Study text |

Mosiah 28:11–12 Textual Variants

Royal Skousen
therefore he took the records which were engraven upon the plates of brass and also the plates of Nephi and all the things which he had kept and preserved according to the commandments of God [ 1|, ABCDEFGHIJKLMNOPQRST] [& >js NULL 1|and A| BCDEFGHIJKLMNOPQRST] after having translated and caused to be written the records which were on the plates of gold which had been found by the people of Limhi which was delivered to him by the hand of Limhi and this he done because of the great anxiety of his people …

The and that was originally at the beginning of the after-clause was removed by Joseph Smith in his editing for the 1837 edition. But no matter what one does, Mormon’s text here ends up creating an incomplete thought. At the beginning of this verse, in reference to king Mosiah, Mormon writes “therefore he took the records”; but then Mormon gets diverted from telling us what Mosiah did with the records and starts discussing the translation of the Jaredite record. Finally, in verse 20 Mormon returns to his original idea that he introduced at the beginning of verse 11 and completes what he originally wanted to say about Mosiah transferring all the records to Alma:

The removal of the and from before the after-clause in verse 11 doesn’t really help anyway since verses 11–19 lead to a diversion from what Mormon originally intended to say. One advantage of keeping the and is that it forces the reader to keep waiting for some semantic closure (which finally comes in verse 20). In the original Book of Mormon chapter system, verse 20 occurred at the beginning of a chapter (namely, Mosiah XIII). When Orson Pratt versified the LDS text for the 1879 edition and redid the chapter system, he put the first part of the original chapter XIII at the end of his new chapter 28. Apparently, his idea was to make sure that the topic introduced in verse 11 of his chapter 28 would be semantically completed within the same chapter.

Summary: Restore the and in Mosiah 28:11; this additional and helps to maintain the incomplete nature of the textual diversion in verses 11–19; only in verse 20 is the topic that Mormon introduced in verse 11 finally completed.

Extracted material |
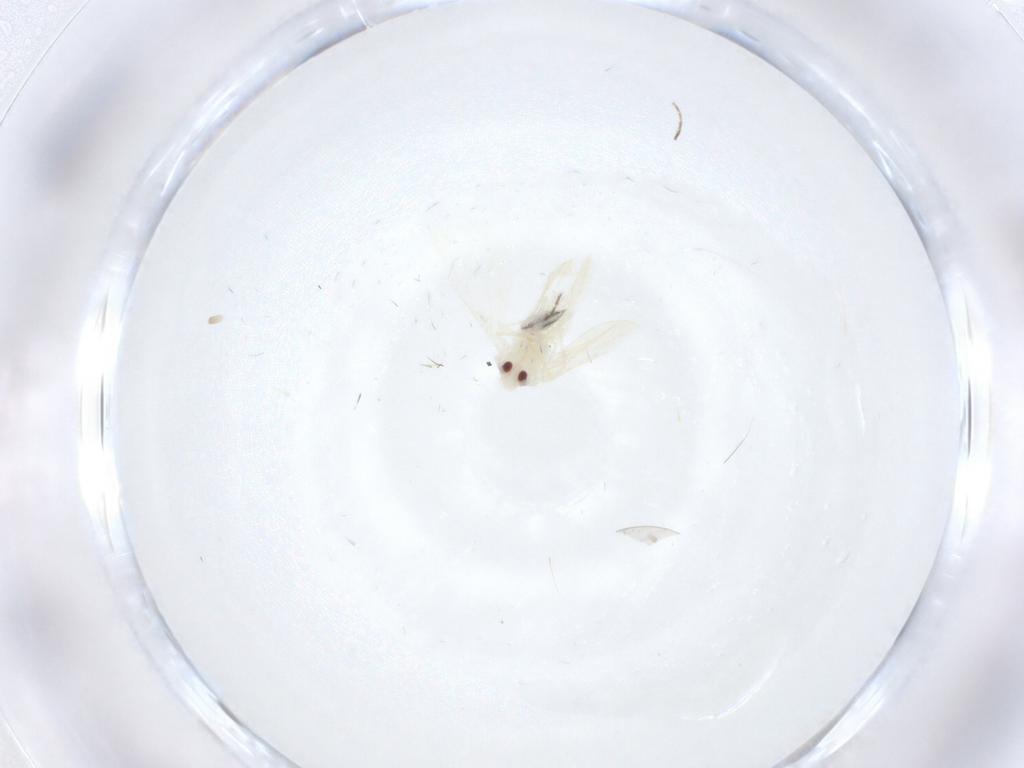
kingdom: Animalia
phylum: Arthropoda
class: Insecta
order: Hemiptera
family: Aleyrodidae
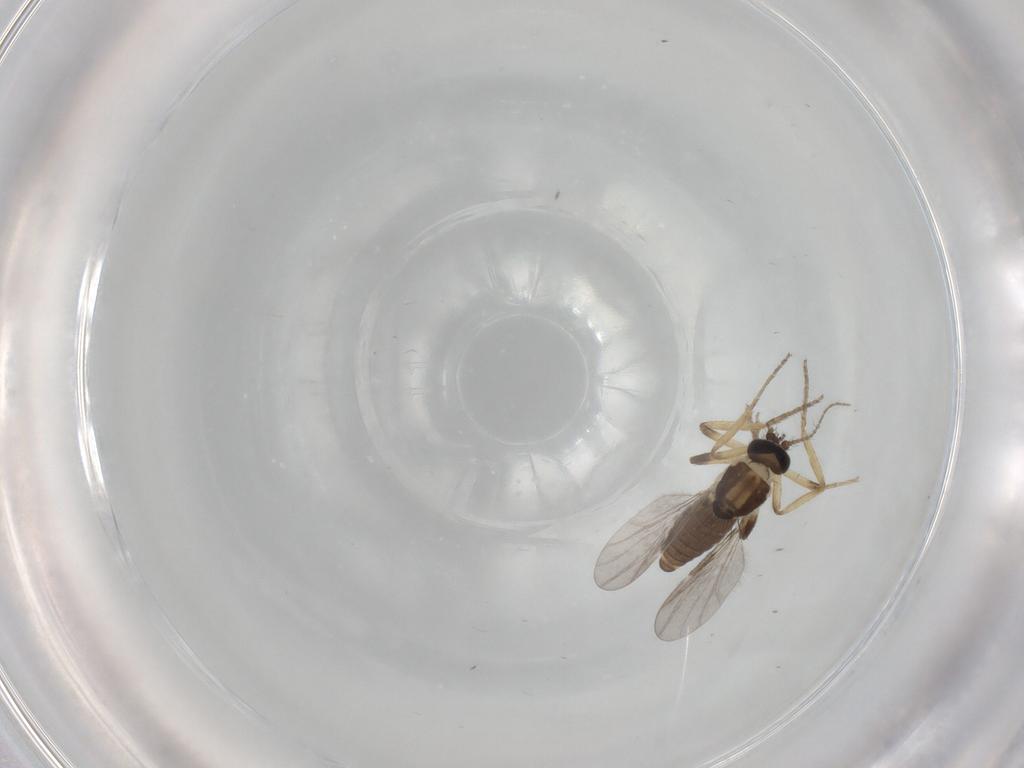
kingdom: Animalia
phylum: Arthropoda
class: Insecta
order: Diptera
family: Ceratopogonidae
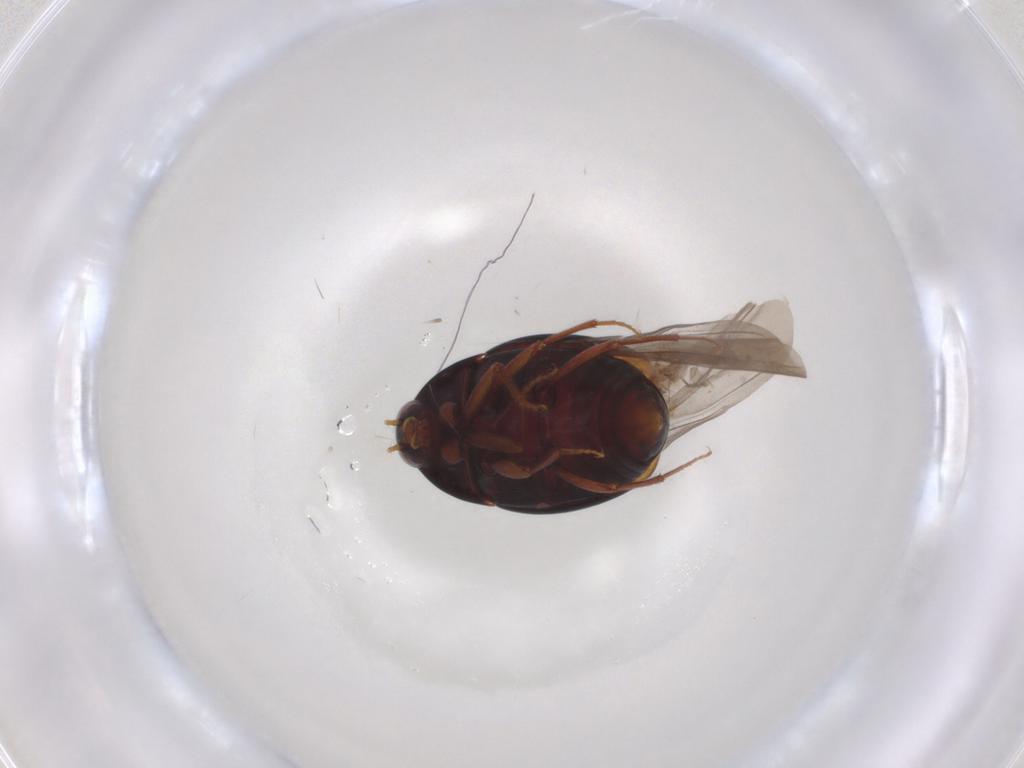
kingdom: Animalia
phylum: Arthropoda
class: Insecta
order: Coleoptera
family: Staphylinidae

---

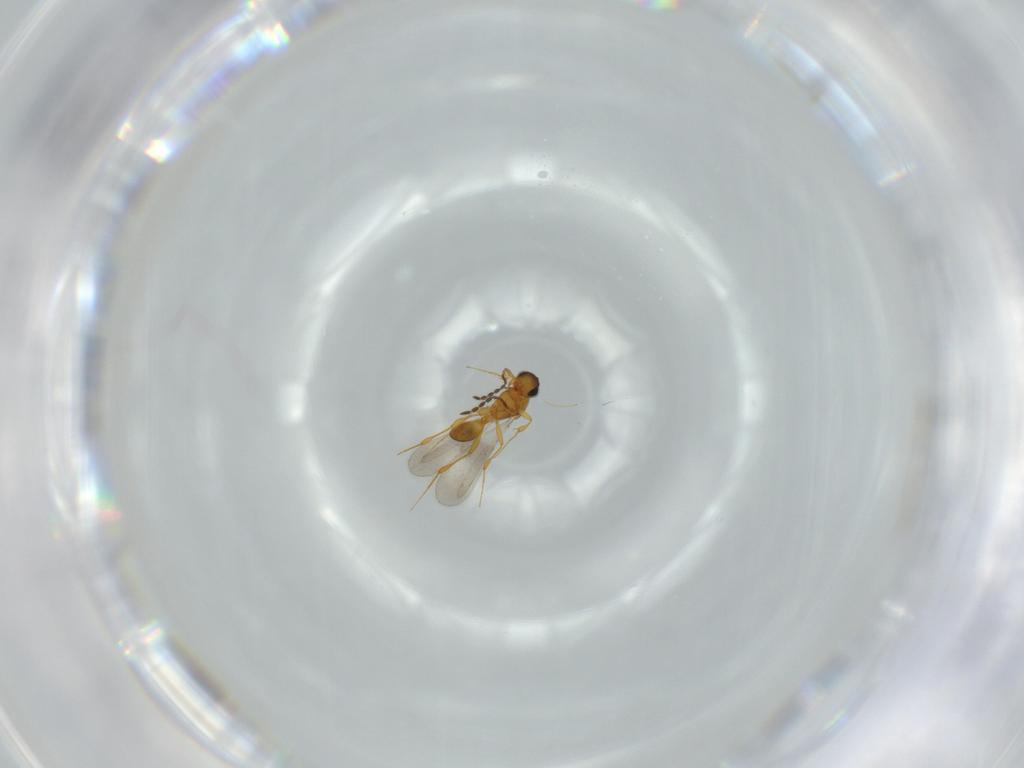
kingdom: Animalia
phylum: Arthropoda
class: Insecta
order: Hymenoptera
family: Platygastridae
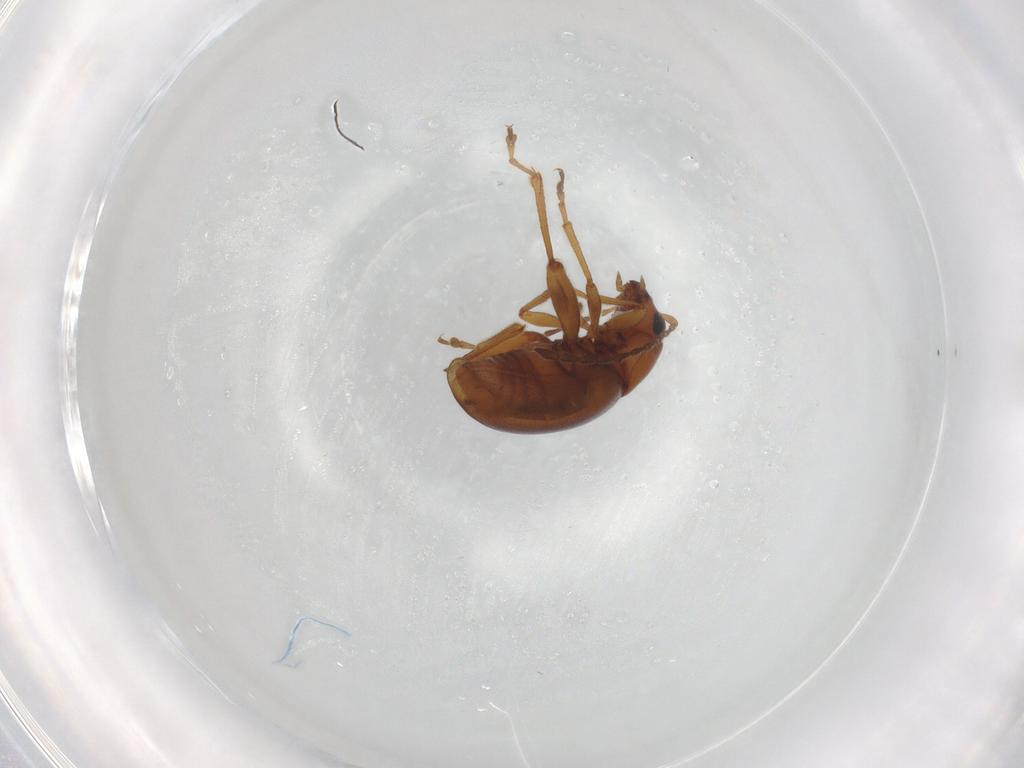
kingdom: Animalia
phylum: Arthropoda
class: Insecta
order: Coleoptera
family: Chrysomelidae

* * *

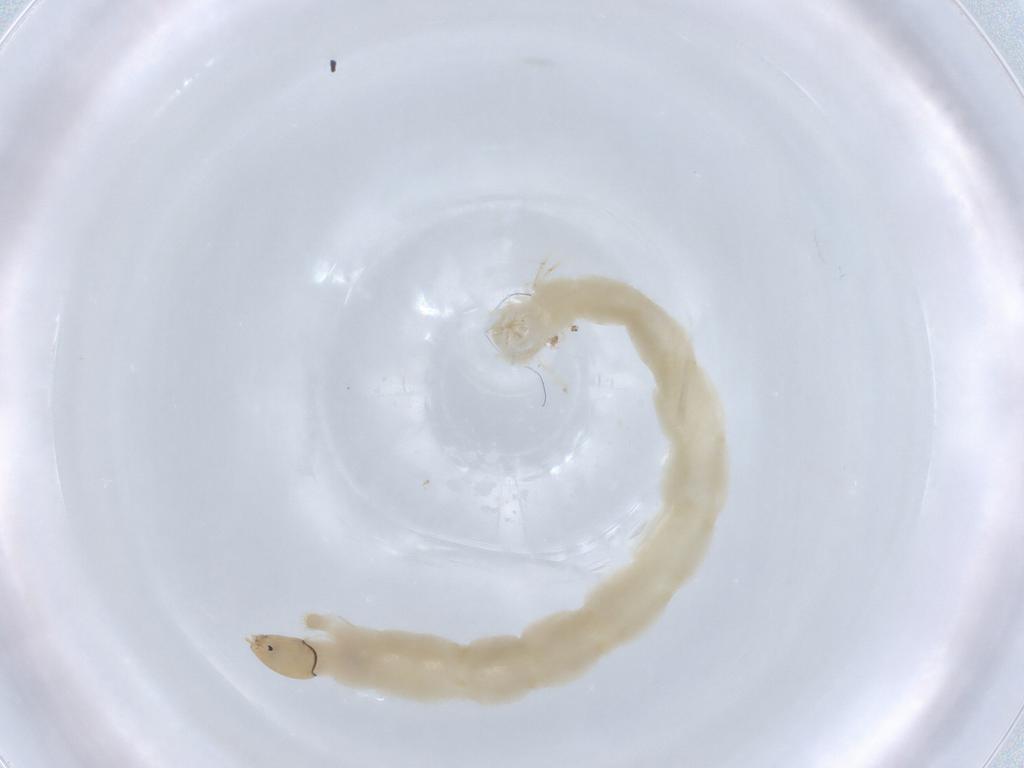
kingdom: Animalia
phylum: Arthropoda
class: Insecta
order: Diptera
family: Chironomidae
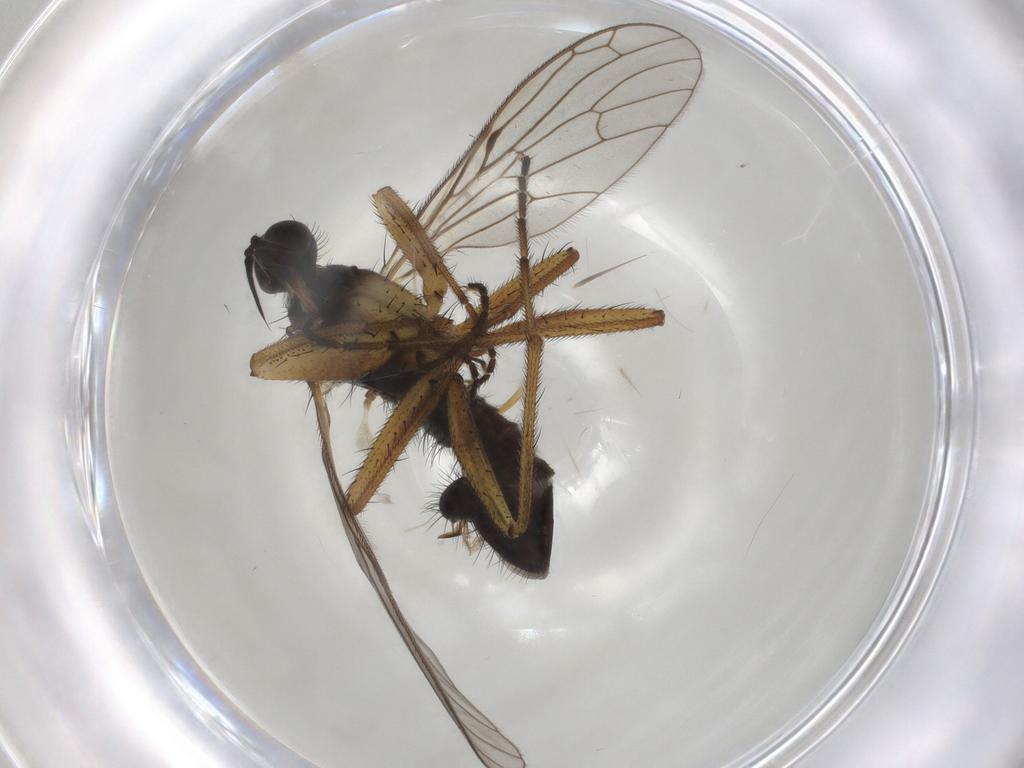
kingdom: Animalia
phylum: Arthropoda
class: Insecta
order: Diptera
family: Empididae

Tasks |
**1.** Answer these questions from the textual note.
(a) Who removed the "and" at the beginning of the after-clause, and for which edition?
(b) In the original Book of Mormon chapter system, what chapter did verse 20 begin?
(c) Who versified the LDS text for the 1879 edition?
**2.** Retype the textual note from "Summary: Restore the" to "11 finally completed.".
Answer from the textual note alone, not from the rows.

Answers by item |
**1.**
(a) Joseph Smith, for the 1837 edition.
(b) Mosiah XIII.
(c) Orson Pratt.

**2.**
Summary: Restore the and in Mosiah 28:11; this additional and helps to maintain the incomplete nature of the textual diversion in verses 11–19; only in verse 20 is the topic that Mormon introduced in verse 11 finally completed.